- Supplied passage
Summarized balance sheet information for the Joint Venture as of March 29, 2003 and June 29, 2002, is presented below (in thousands):

                                            March 29, 2003    June 29, 2002
                                           ----------------- ---------------
Assets:
     Current assets.....................      $      10,658    $   10,447
     Property, plant and equipment, net.             26,131        28,434
                                           ----------------- ---------------
                                              $      36,789    $   38,881
                                           ================= ===============
Capitalization and liabilities:
     Current liabilities................      $       6,932    $    6,839
     Long-term debt(1)..................              7,021        12,033
     Common shareholders' equity........             22,836        20,009
                                           ----------------- ---------------
                                              $      36,789    $   38,881
                                           ================= ===============

(1)   The long-term debt is guaranteed 50% by the company and 50% by NSG.

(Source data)

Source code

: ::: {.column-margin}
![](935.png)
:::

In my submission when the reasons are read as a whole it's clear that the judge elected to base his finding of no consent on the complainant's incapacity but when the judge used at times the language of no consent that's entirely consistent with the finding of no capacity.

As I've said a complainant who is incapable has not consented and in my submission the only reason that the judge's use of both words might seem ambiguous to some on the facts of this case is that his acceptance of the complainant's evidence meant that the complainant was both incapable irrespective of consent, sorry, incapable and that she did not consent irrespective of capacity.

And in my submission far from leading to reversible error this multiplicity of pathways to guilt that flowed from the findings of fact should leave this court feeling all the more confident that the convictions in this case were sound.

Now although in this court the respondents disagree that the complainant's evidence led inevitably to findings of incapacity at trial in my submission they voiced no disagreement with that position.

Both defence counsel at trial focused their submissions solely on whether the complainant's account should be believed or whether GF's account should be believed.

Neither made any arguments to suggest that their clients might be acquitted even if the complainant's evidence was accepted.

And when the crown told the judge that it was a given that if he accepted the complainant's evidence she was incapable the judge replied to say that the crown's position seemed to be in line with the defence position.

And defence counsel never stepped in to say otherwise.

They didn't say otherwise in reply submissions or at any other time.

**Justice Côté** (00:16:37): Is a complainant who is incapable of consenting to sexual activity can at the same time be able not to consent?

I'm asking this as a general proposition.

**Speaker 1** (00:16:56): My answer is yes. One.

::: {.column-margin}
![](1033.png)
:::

* * *

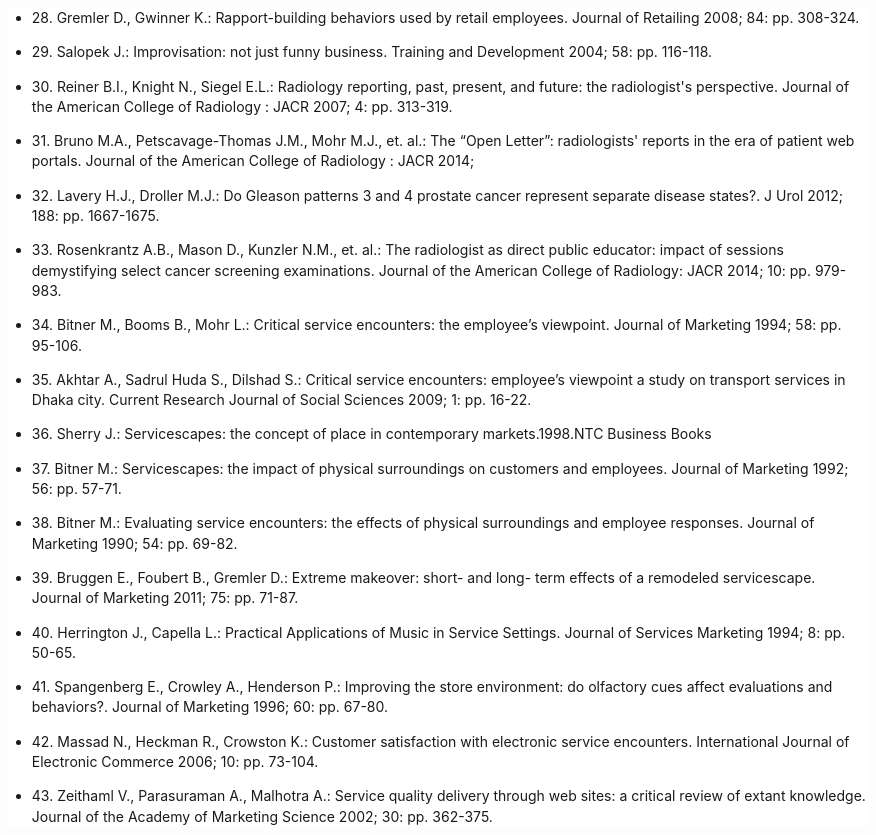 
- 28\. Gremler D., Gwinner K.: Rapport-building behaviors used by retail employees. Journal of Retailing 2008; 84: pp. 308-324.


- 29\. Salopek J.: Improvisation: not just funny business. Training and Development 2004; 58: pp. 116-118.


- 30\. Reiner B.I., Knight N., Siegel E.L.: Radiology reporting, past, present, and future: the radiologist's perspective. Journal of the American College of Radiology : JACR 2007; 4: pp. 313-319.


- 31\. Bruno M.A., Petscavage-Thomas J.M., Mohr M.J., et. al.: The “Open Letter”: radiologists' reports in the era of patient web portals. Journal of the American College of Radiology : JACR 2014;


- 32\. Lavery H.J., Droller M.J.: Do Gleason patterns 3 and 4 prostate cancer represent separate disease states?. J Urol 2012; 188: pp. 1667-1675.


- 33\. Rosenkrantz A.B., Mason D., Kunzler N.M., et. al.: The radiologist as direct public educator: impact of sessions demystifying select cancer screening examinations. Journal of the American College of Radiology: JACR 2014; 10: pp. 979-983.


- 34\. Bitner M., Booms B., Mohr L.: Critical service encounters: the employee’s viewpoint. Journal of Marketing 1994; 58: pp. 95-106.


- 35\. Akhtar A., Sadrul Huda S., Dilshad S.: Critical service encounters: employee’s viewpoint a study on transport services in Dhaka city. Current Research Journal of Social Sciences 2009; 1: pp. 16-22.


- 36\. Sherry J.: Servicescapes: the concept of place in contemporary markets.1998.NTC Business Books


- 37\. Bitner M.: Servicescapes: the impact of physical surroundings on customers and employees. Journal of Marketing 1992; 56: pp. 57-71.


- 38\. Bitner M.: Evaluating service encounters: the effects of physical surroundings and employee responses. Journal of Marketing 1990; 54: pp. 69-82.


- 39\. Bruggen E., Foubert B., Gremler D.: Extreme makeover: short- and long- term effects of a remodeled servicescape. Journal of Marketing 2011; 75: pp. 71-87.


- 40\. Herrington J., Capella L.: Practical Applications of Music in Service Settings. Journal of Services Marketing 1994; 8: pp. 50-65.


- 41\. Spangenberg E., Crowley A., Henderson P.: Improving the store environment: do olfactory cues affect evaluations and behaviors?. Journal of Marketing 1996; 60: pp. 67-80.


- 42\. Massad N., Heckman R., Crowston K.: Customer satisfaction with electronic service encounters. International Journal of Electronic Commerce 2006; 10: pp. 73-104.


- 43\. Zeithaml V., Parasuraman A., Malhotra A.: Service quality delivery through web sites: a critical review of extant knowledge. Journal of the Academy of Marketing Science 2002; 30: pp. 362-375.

- Task requirements
1. Rewrite the table in the joint venture balance sheet that begins "Assets:" as a bulleted list, keeping both dates and every figure.
2. Extend the joint venture balance sheet passage past the footnote that ends it.

- Task responses
1.
All amounts are in thousands, shown as March 29, 2003 / June 29, 2002.

- Current assets: $10,658 / $10,447
- Property, plant and equipment, net: $26,131 / $28,434
- Total assets: $36,789 / $38,881
- Current liabilities: $6,932 / $6,839
- Long-term debt: $7,021 / $12,033
- Common shareholders' equity: $22,836 / $20,009
- Total capitalization and liabilities: $36,789 / $38,881

2.
NOTE 5.   STOCKHOLDERS EQUITY

Series A convertible Preferred Stock

On January 18, 2001, the Company sold $10.0 million in Series A Convertible Preferred Stock (“Series A Stock”) that was convertible into common stock at a conversion price of $19.75 per common share. The conversion price of the Series A Stock was subject to adjustment under certain circumstances. The Series A Stock carried a dividend rate of 7% until October 16, 2001, and then the rate increased to 8.5%. The Company also issued two grants of warrants in connection with this offering: warrants to purchase 75,949 shares of common stock at $22.33 per share and warrants to purchase 17,468 shares at $20.09 per share. The warrants, which remain outstanding, are immediately exercisable, and may be exercised any time over a five and three year period, respectively.

During the second quarter of fiscal year 2002, the Company issued redemption notices to its Series A Stock holders, with a conversion effective date of January 1, 2002. Prior to January 1, 2002, each holder of the Series A Stock exercised its right to convert its shares into common stock at a conversion price of $19.75 per share. As a result of the conversion, the company issued 506,328 new shares of common stock.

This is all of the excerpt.